Diverse Part Synthesis for 3D Shape Creation
Yanran Guan, Oliver van Kaick
TL;DR
This work tackles diverse part-based 3D shape synthesis by enabling multiple, distinct part suggestions for incremental assembly. It proposes a two-network architecture: PCN, which encodes parts and predicts their placement, and PSN, which, conditioned on a partial assembly, generates multiple latent codes for new parts using multimodal models such as MDN, cGAN, cIMLE, and cDDPM within a unified implicit-decoder framework. Through extensive qualitative and quantitative evaluation on ShapeNet and PML data, the study demonstrates that conditional IMLE (cIMLE) and conditional DDPM (cDDPM) offer the best trade-offs for diversity and visual fidelity, outperforming GAN and MDN baselines. The results show improved user-controlled shape refinement with high reconstruction fidelity, highlighting the approach's potential for interactive 3D content creation and shape exploration. The paper also discusses limitations in part placement accuracy and data diversity, suggesting future work on richer part hierarchies and broader datasets."
Abstract
Methods that use neural networks for synthesizing 3D shapes in the form of a part-based representation have been introduced over the last few years. These methods represent shapes as a graph or hierarchy of parts and enable a variety of applications such as shape sampling and reconstruction. However, current methods do not allow easily regenerating individual shape parts according to user preferences. In this paper, we investigate techniques that allow the user to generate multiple, diverse suggestions for individual parts. Specifically, we experiment with multimodal deep generative models that allow sampling diverse suggestions for shape parts and focus on models which have not been considered in previous work on shape synthesis. To provide a comparative study of these techniques, we introduce a method for synthesizing 3D shapes in a part-based representation and evaluate all the part suggestion techniques within this synthesis method.

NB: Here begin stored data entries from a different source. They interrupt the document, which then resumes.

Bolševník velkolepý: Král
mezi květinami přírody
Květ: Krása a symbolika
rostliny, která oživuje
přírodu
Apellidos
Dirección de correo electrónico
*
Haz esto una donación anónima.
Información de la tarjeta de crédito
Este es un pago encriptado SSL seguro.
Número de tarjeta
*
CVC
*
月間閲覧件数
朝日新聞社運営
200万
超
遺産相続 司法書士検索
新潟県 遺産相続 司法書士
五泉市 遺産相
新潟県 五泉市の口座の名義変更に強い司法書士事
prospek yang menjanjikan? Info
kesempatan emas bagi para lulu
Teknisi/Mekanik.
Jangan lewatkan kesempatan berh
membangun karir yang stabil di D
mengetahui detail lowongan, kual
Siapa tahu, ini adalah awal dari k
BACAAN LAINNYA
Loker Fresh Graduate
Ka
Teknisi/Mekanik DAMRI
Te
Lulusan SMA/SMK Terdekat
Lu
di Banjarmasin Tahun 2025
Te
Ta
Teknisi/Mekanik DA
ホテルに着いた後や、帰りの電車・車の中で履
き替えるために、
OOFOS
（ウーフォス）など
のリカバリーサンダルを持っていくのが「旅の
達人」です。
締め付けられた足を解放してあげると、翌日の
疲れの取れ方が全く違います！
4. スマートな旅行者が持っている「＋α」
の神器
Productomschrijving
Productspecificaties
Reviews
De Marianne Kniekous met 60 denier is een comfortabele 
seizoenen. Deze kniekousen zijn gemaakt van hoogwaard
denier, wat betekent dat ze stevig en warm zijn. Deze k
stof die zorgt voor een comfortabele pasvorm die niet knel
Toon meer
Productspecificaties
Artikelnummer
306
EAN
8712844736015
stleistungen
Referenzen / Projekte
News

In our method, which is inspired by previous work, shapes are represented as a set of parts in the form of implicit functions which are then positioned in space to form the final shape. Synthesis in this representation is enabled by a neural network architecture based on an implicit decoder and a spatial transformer. We compare the various multimodal generative models by evaluating their performance in generating part suggestions. Our contribution is to show with qualitative and quantitative evaluations which of the new techniques for multimodal part generation perform the best and that a synthesis method based on the top-performing techniques allows the user to more finely control the parts that are generated in the 3D shapes while maintaining high shape fidelity when reconstructing shapes.